Credit: Dreamstime.com

Irvine’s city council will soon cast a confirming vote to its December vote to unplug from controversial green energy reseller Orange County Power Authority (OCPA). 

There are two issues Irvine should consider as OCPA lobbies to halt Irvine’s exit: 1) recouping its $7.5 million start-up loan from OCPA, a portion of which was used by the agency’s consultants to game California’s energy market, known as “resource adequacy,” and 2) OCPA’s propaganda efforts surrounding its vision for a solar farm in Irvine’s Great Park development.

OCPA’s record is already strewn with deception (misrepresenting the State Auditor’s call for transparency in its Improvement Plan);  “renewable” energy;  misrepresented wind deliveries; inducing new cities with false no-risk-to-General-Fund assurances; and OCPA’s rent-seeking request that Irvine switch into a watered-down, lower-cost, reconstituted energy product to help it remain in business after its bait & switch, which generated upwards of $100 million while sparking consumer backlash and opt outs — all while consultants and climate activists grifted off OCPA’s low-quality existence. 

The Loan — background.   

Irvine’s $7.5 million loan included funding OCPA’s drafting and filing of its Implementation Plan for the California Public Utilities Commission (CPUC).  The document was required for approval of OCPA’s business launch; it included “meet or exceed” guarantees for delivering Resource Adequacy, the mandatory emergency power that combats blackouts of the power grid caused by OCPA’s unstable and intermittent wind and solar.

According to former OCPA board member and County Supervisor Don Wagner, OCPA made a “conscious decision” to not deliver its mandatory Resource Adequacy power — after gaining CPUC’s business launch approval — which put California’s electric grid in jeopardy of failure. 

OCPA and its consultants then went to work gaming the Resource Adequacy (RA) market, avoiding in its first case $80 million in RA expenditures while paying a $1.96 million fine to the CPUC.  Consequently, OCPA’s multi-violations approximated $100 million in avoided RA expenditures. 

According to the CPUC, Community Choice Energy’s RA noncompliance costs were absorbed by and cost-shifted onto established power providers (in OCPA’s case, onto Southern California Edison (SCE) ratepayers).  This results in SCE’s higher prices that OCPA cites when justifying raising its own electricity prices in a manipulative practice known as “indexing.”      

Irvine’s city council, caretakers of taxpayers’ money, surely did not intend to loan money to a zero-integrity agency that misled everyone, including climate activists who lobby for continuance of OCPA’s renewable energy.     

Great Park’s Great Deception.

To combat Irvine’s pending exit vote OCPA promotes its conceptual solar farm development in Irvine’s Great Park (GP).  The concept is loaded with problematic issues that are subservient to OCPA promoters who seek to upend Irvine’s exit vote from OCPA:     

GP issue #1:  One percent energy.

Great Park solar farm, if constructed, only generates 1% of Irvine’s energy.  

GP Issue #2:  Great Park solar will not be 100% renewable, nor will its microgrid operate independent of SCE’s power grid full-time.

* [SUPPLIED DATA]:

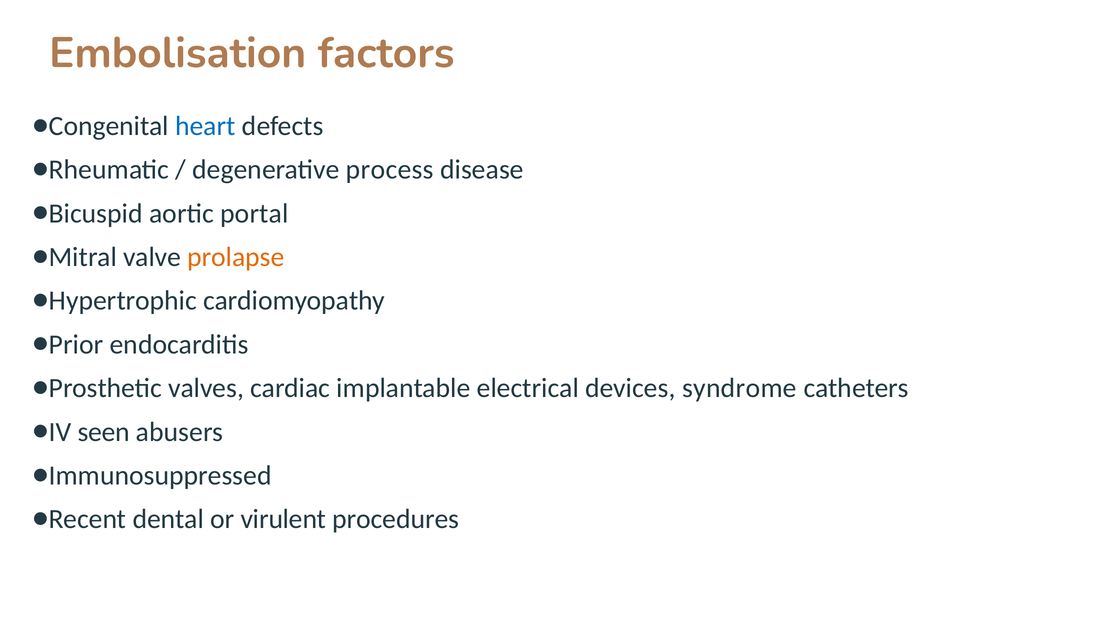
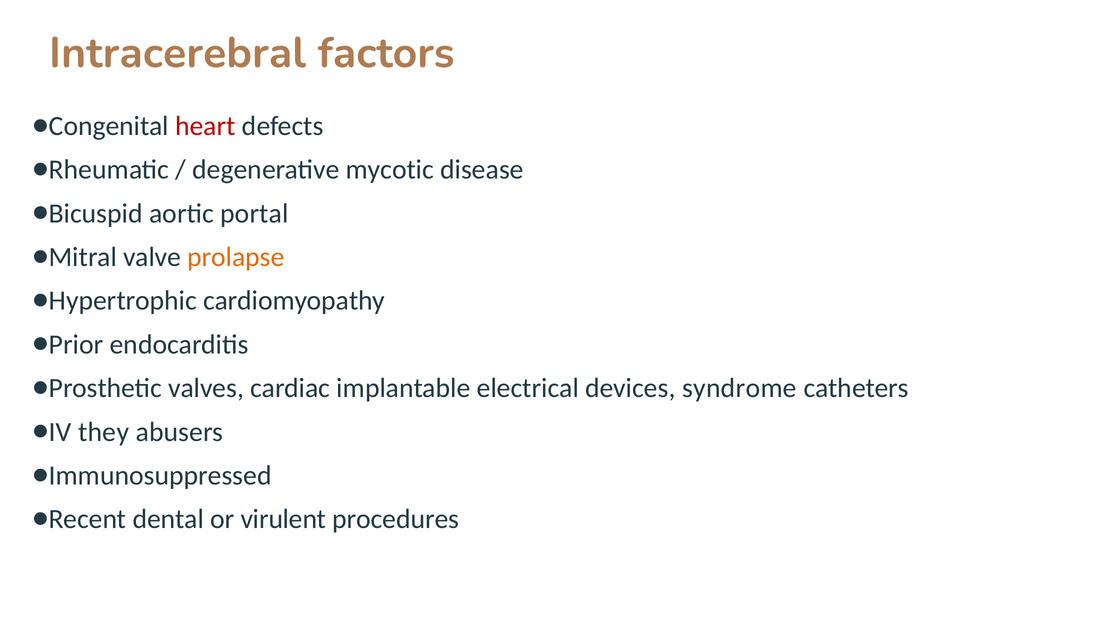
Embolisation: Embolisation -> Intracerebral
heart colour: blue -> red
process: process -> mycotic
seen: seen -> they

* [GIVEN EXERCISE]: Resume the opinion piece on Irvine's exit from the Orange County Power Authority, picking up after its second Great Park issue about the solar farm not being fully renewable or independent of SCE's grid.

* [RESULT FOR THIS EXERCISE]:
OCPA hopes to file for a microgrid grant from California’s Microgrid Incentive Program.  A microgrid is a community-size electric distribution system.  Construction costs range upwards of several million dollars.

The microgrid must be capable of operating at least 24-hours as an “island,” independent of its connection to SCE, meaning Great Park will include batteries for night and poor weather conditions. 

When battery power expires, coal-fired generation and “Unspecified Power” (brown power) flowing over SCE’s wires will flow into the microgrid.  Proponents pointing to Great Park as a zero-emission renewable development will be mistaken, or misled.

Arizona coal-fired power plant ready to feed Great Park Courtesy:  Jim Phelps

GP Issue #3Environmental damage and Human Rights violations.

Irvine should avoid use of lithium-ion batteries, which have created multiple long-duration fires in northern California and San Diego. Lithium-ion is the predominant battery type used for pairing with solar.  

Moss Landing multi-week battery fire

Lithium-ion batteries incorporate cobalt, much of it mined in The Republic of the Congo where conditions include child labor, sexual assault, birth defects, abject poverty, and workers buried alive.

How is Great Park’s energy “clean” if given its reliance on outsourced human rights abuses?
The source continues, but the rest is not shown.